Soy miembro del Iglesia de Jesucristo de los Santos de los Últimos Días porque sé que es verdadero. Me crié en una familia SUD y eso es algo que siempre estaré agradecido. Honestamente no recuerdo una época en que dudé de la autenticidad de la Iglesia. Mi papá tuvo un infarto masivo cuando yo tenía 18 años. Su supervivencia fue increíble y su recuperación fue milagroso. Mi madre era mi héroe durante ese período. Sentí la cercanía de mi Padre Celestial durante esa época difícil. Comencé a darse cuenta de cuán egoísta había sido cuando era adolescente y deseaba ser mejor. Fue en la sala de hospital de mi papá que abrí mi llamamiento formal misión Taiwán. Cuando fui llamado a servir en el pueblo chino de Taiwán, sirvieron como un misionero es cuando realmente aumentó mi testimonio del Salvador. Aprendí acerca de su vida, sus enseñanzas, sus parábolas, su amorosa bondad y cambiaron mi corazón. Me di cuenta, tal vez por primera vez, lo mucho que lo necesito. Mi responsabilidad en Taiwán era enseñar su Evangelio a toda persona que escucharían. Servir en una misión era más difíciles y lo más gratificante que había hecho. Aprendiendo a hablar chino mandarín fue una prueba como escalar Everest.

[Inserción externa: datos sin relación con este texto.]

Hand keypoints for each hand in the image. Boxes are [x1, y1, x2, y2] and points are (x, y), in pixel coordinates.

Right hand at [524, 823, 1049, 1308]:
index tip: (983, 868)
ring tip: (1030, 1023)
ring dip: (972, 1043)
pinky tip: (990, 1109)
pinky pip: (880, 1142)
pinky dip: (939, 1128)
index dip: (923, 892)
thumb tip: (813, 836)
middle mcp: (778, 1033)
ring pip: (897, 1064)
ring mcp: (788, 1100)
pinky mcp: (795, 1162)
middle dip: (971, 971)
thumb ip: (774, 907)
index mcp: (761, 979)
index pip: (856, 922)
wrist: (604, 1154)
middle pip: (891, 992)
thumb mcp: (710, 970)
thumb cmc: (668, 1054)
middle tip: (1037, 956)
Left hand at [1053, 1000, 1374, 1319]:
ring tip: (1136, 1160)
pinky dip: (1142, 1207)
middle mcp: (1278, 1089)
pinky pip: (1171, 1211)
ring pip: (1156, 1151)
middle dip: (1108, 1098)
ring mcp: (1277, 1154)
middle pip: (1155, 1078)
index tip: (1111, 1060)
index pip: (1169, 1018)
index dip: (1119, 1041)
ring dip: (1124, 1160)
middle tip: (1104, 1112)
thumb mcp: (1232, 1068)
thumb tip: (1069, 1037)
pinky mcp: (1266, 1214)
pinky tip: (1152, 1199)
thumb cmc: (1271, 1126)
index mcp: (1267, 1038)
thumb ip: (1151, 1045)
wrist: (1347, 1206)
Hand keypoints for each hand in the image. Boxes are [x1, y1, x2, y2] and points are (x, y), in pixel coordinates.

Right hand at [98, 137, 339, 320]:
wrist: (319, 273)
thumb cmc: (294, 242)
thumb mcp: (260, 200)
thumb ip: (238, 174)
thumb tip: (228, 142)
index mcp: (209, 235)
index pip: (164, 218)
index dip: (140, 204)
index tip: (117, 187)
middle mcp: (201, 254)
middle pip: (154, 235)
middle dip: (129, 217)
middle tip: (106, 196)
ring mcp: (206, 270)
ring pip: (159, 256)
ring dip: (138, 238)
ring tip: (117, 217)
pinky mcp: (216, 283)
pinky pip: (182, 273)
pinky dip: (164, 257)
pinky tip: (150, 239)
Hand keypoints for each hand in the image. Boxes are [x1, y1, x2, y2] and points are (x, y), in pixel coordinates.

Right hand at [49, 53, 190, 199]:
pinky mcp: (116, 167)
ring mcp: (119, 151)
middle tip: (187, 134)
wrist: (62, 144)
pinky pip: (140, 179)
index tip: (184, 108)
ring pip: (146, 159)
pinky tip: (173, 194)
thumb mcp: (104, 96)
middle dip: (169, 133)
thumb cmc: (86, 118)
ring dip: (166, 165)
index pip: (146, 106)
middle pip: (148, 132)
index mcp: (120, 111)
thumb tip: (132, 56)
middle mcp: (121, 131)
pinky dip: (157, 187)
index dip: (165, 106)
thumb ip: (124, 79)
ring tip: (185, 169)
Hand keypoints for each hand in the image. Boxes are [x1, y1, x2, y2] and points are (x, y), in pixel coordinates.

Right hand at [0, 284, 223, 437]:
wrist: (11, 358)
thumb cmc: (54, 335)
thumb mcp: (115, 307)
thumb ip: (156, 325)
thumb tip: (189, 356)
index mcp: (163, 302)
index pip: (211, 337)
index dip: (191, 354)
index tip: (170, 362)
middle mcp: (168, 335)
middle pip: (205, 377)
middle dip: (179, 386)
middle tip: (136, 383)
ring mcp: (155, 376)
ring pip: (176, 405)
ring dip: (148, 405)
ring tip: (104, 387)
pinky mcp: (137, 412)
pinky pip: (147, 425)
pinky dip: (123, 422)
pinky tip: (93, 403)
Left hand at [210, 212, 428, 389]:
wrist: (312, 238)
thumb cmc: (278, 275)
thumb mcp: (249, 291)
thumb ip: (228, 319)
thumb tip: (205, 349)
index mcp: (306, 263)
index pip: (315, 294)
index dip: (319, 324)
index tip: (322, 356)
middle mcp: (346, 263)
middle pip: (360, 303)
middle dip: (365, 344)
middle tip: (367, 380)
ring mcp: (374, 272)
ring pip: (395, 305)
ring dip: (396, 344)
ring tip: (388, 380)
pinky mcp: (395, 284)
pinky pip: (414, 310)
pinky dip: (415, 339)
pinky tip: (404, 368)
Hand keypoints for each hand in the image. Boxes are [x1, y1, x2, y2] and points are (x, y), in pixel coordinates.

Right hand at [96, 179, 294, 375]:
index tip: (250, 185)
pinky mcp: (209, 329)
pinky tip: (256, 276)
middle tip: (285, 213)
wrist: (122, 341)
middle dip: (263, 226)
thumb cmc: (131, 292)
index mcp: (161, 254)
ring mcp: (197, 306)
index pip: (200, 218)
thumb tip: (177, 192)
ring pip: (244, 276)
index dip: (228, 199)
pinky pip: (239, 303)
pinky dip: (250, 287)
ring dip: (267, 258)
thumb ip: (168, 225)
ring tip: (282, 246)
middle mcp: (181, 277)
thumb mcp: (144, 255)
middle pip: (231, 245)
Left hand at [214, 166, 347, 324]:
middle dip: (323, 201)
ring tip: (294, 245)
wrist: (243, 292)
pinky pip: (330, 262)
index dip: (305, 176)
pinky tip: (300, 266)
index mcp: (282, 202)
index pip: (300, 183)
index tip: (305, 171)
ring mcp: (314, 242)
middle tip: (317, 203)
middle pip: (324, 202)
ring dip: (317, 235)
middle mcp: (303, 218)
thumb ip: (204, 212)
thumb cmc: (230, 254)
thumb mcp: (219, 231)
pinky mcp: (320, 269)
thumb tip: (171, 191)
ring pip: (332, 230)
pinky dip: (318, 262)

La manera en que vivo mi fe

Mi esposa y yo hemos disfrutado al hablarles a los jóvenes desde que nos hemos estado casados. Debido a su carrera de voleibol y mi carrera de fútbol americano, hemos tenido muchas oportunidades de compartir nuestro testimonio del Salvador con los jóvenes. Hemos sido impresionados con la luz en su vida, así como los muchos desafíos que se enfrentan. Nos sentimos más confianza en que alguna vez que la verdadera paz y consuelo verdadera proviene de obedecer los mandamientos. La función de nuestra más grande en la comunidad es la de su mamá y papá. Me encanta pasar tiempo con mis hijos, viendo sus juegos, a asistir a sus obras de la escuela, al leer libros en papás y donas y cenando juntos cada noche. ¿Qué podría ser mejor o más importante que eso. Durante los últimos cinco años he tenido un torneo de golf en beneficio de Fibrosis cística. Tengo varios amigos que tienen la enfermedad y no puedo esperar a tener un torneo de golf en el futuro para celebrar la erradicación de la enfermedad. Hasta entonces, seguiremos procuran personas juntos en una causa buena para encontrar una cura. Los nativos americanos de este país siempre han sido interesantes para mí. Yo he estudiado en los libros y sigo a aprender de ellas en la actualidad. Servir en la mesa directiva de los servicios de indios americanos para ayudar a los nativos americanos a asistir a la educación superior. Me siento que la educación es uno de nuestros dones más grandes. Me encanta visitar las escuelas o las comunidades de indios americanos y compartir con ellos mi confianza de que cuando nos evitar las drogas y alcohol, nuestras vidas tienen menos problemas y somos mucho más capaces de superar los obstáculos de vidas. He sido bendecido en mi vida por grandes amigos y vecinos. Estoy en deuda con todos ellos. Han sido una luz en un mundo cada vez un reto para mí. La próxima vez que ustedes están en un sendero de bicicleta de montaña en las montañas de Utah, espero que correr en usted. No importa el tiempo, será uno de los mejores días jamás!